Let me talk a bit about that design issue, because it is an area I think many of our colleges can start working on, once they've acheived stablity, that is. Too many of our colleges apparently are not looking at their own publications. Photos don't fit, they're either too big or too small. Odd ASCII characters appear in stories because they did not translate well or errant HTML codes. They've forgotten to put extra space between paragraphs to improve readability. Etc. To see a well-balance front page design see Cerritos College talonmarks.com. Okay, it is my students' work, but its an excellent example of design balance, horizontally and vertically. They still have a bit of problem with making headlines fit, but we're working on it.

One of the first things online editors need to do is watch the design of their front pages.

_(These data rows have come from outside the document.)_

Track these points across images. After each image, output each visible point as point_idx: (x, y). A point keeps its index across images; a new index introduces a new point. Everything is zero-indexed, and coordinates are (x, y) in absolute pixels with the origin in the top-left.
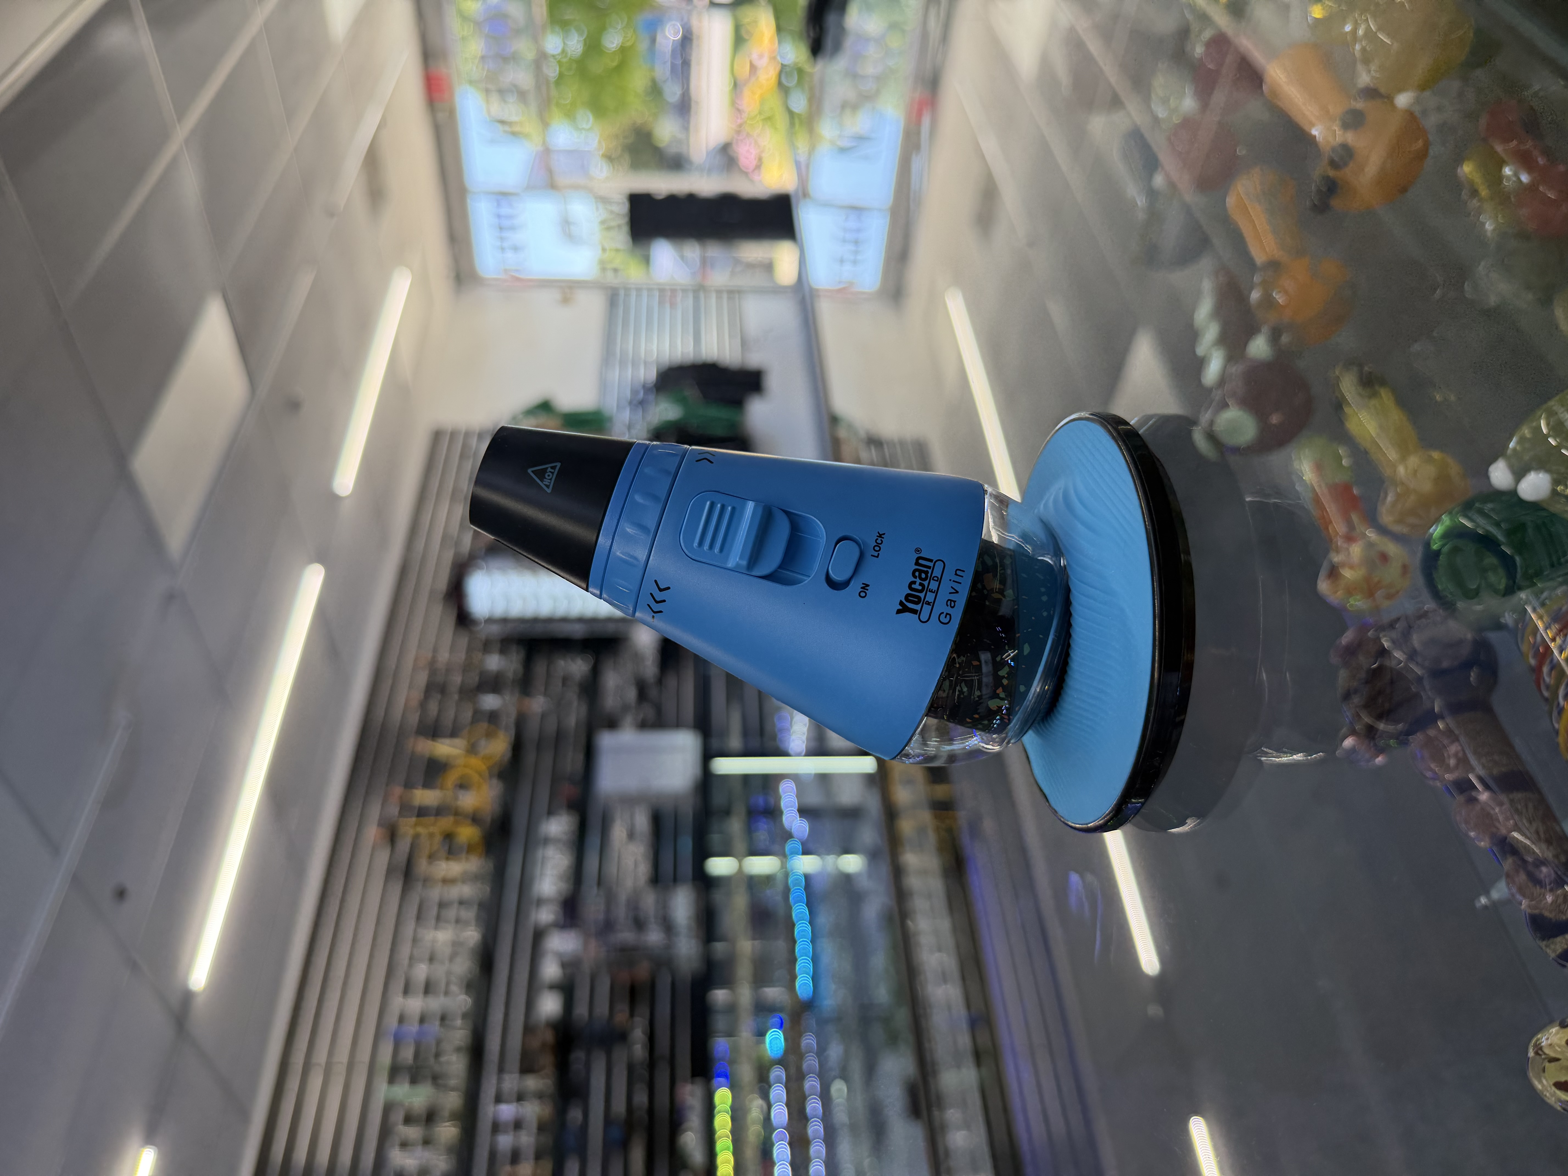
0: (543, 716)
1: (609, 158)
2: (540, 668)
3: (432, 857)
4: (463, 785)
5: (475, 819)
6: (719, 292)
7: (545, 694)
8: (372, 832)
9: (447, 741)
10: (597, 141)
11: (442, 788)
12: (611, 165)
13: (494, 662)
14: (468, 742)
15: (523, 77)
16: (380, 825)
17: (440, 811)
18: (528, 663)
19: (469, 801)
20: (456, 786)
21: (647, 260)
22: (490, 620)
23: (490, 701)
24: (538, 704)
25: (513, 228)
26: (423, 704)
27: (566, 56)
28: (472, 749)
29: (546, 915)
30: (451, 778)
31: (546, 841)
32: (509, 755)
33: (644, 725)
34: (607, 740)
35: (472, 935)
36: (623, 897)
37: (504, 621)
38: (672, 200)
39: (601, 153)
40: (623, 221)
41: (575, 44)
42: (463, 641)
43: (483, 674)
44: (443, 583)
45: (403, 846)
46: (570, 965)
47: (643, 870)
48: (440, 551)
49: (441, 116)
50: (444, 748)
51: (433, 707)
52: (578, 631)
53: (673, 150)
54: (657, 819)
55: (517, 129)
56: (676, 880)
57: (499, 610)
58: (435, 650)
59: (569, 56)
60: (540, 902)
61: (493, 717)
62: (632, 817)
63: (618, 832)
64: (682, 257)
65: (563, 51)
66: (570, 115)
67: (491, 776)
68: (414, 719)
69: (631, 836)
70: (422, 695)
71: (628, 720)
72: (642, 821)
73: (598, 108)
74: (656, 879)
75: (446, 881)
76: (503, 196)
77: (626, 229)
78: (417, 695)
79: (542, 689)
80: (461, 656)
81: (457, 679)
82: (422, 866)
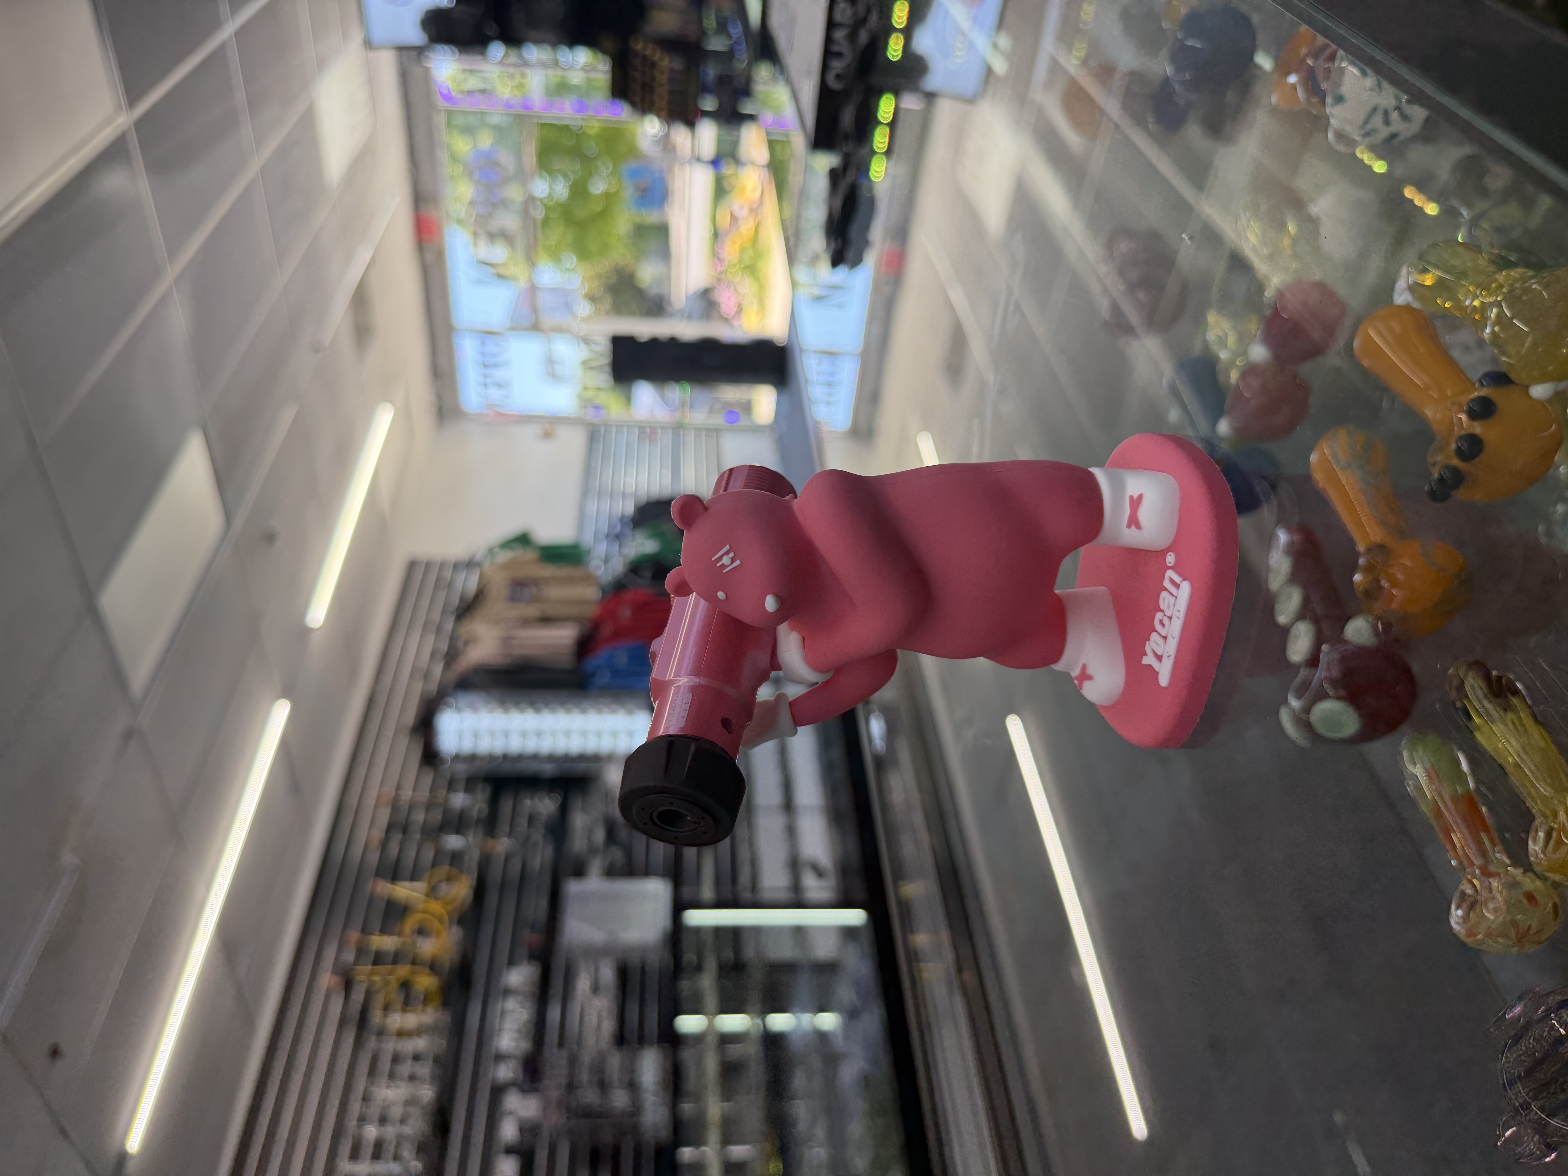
0: (508, 858)
1: (592, 298)
2: (506, 806)
3: (387, 1008)
4: (421, 932)
5: (433, 967)
6: (698, 430)
7: (510, 835)
8: (327, 979)
9: (407, 884)
10: (580, 280)
11: (400, 934)
12: (593, 304)
13: (459, 800)
14: (429, 883)
15: (510, 221)
16: (334, 972)
17: (397, 958)
18: (494, 802)
19: (428, 947)
20: (413, 932)
21: (628, 399)
22: (457, 758)
23: (454, 842)
24: (502, 845)
25: (496, 366)
26: (384, 844)
27: (552, 200)
28: (432, 892)
29: (505, 1072)
30: (410, 924)
31: (507, 992)
32: (470, 899)
33: (611, 872)
34: (573, 888)
35: (427, 1093)
36: (587, 1057)
37: (473, 758)
38: (654, 343)
39: (583, 292)
40: (606, 360)
41: (561, 190)
42: (428, 779)
43: (446, 811)
44: (410, 717)
45: (358, 996)
46: (529, 1130)
47: (608, 1026)
48: (409, 683)
49: (430, 257)
50: (403, 891)
51: (394, 849)
52: (548, 769)
53: (654, 291)
54: (623, 973)
55: (502, 271)
56: (642, 1041)
57: (467, 746)
58: (398, 788)
59: (555, 201)
60: (499, 1057)
61: (456, 858)
62: (597, 971)
63: (583, 984)
64: (663, 397)
65: (550, 196)
66: (555, 256)
67: (451, 922)
68: (374, 858)
69: (596, 989)
70: (383, 835)
71: (596, 866)
72: (608, 974)
73: (583, 252)
74: (621, 1039)
75: (401, 1034)
76: (487, 334)
77: (608, 369)
78: (378, 834)
79: (507, 829)
80: (424, 794)
81: (419, 817)
82: (376, 1017)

Make sure that you avoid large open white spaces you would never consider in your print edition. This is caused horizontally by undersizing online photos for your page design. It is caused vertically by College Publisher sites by editors not balancing lead story columns and feature story columns; they either have too many featured stories or too many lead stories.

Other thoughts
  • Do you include links in your online stories? Not many of us are doing it. Start with simple links, such as to official movie sites when you do movie reviews.
  • The De Anza La Voz publication has a nice video about the opening of a new student success center on campus.
  • The Oct. 11 issue of the Fullerton Hornet has a number of provacative and interesting headlines: "Verbal Masturbation," "Pop and Circumstance," "A Side-Splitting Store," "A Prayer to God," "Science vs. Romance," "Utopia Lost" and "Double Plus Bad."
  • Glendale's El Vaquero contains a story on tattoos that includes nude photography, though the print edition has more photos than the online edition.
  • LA Valley's Valley Star tackles the issue of students and teachers having sex.
  • Long Beach's Viking continues to followup on a story about a motorcycle-car collision that happened within site of its newsroom. Long Beach has had several opportunities this semester to cover big stories with followup stories many of our papers might not cover. Good journalism!
  • Mt. San Antonio College hired 42 new fulltime faculty this year. Yikes! That's a lot, even for the state's largest community college. One of the new hires is the journalism instructor, who has been given a 100% load advising the student newspaper. (The story, at least the online version, should list the 42).
  • Orange Coast College stinks, literally, according to a story in the Coast Report.
  • Congratulations to the NorCal schools that won Online General Excellence Awards this last weekend: Cosumnes River, De Anza, Sacramento, Skyline and Yuba. I won't spoil the secret naming the SoCal schools that will be named in a few weeks.
View the sites yourself on a regular basis. Look for story ideas. See what's working and what's not. The JACC site has a pull-down menu that links to all the California Community College online publications. We try to keep it up to date.

Update: Bryan Murley of Innovation in College Media has added some interesting comments to my arguments above. I especially like his analogy of an HTML-based site to printing a print edition with hot lead.